[TASK INPUT]
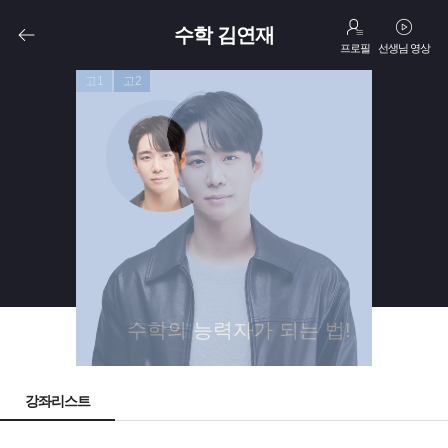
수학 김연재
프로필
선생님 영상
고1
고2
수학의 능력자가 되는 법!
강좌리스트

==

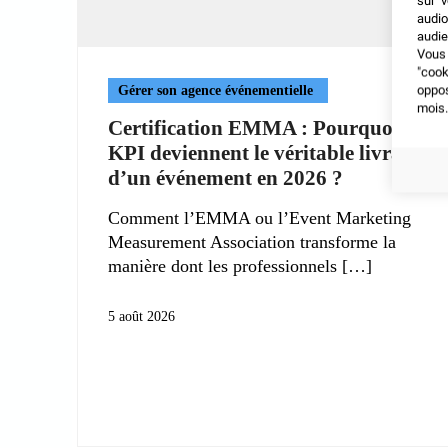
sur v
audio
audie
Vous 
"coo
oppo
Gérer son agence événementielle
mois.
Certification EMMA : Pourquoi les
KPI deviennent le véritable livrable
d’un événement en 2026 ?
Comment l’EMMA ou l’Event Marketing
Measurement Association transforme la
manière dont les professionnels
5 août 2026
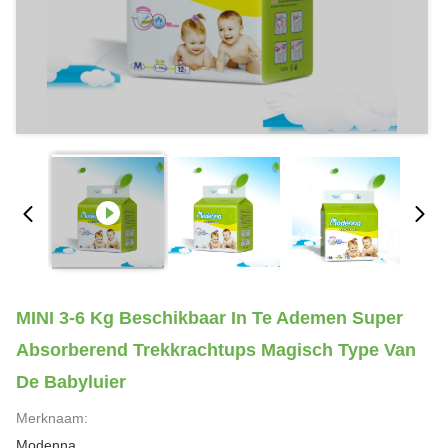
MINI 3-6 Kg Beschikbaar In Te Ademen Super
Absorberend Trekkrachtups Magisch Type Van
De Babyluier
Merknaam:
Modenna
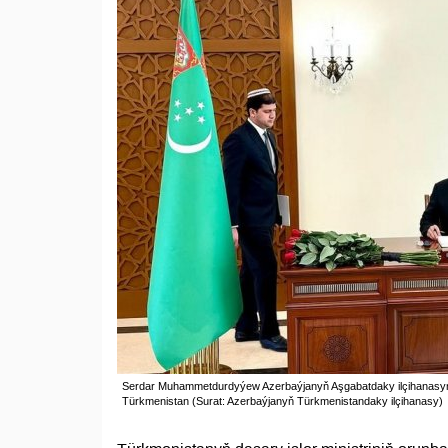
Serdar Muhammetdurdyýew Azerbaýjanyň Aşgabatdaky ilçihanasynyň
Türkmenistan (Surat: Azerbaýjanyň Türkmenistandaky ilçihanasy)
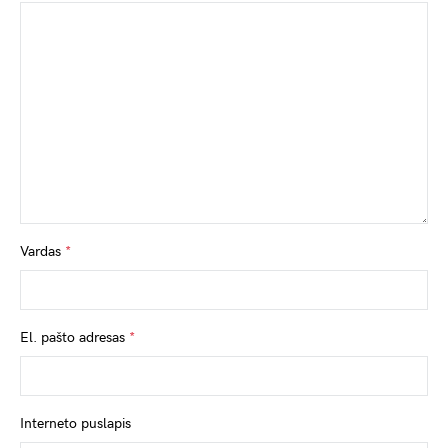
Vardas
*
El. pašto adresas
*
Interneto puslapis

[DIRECTIONS FOR THIS TASK] In the data above, take the line with "Serdar Muhammetdurdyýew Azerbaýjanyň", the line with "Interneto puslapis", and every line between, and set them down exactly without pictures.

[RESULT BELOW]
Serdar Muhammetdurdyýew Azerbaýjanyň Aşgabatdaky ilçihanasynyň
Türkmenistan (Surat: Azerbaýjanyň Türkmenistandaky ilçihanasy)
Vardas
*
El. pašto adresas
*
Interneto puslapis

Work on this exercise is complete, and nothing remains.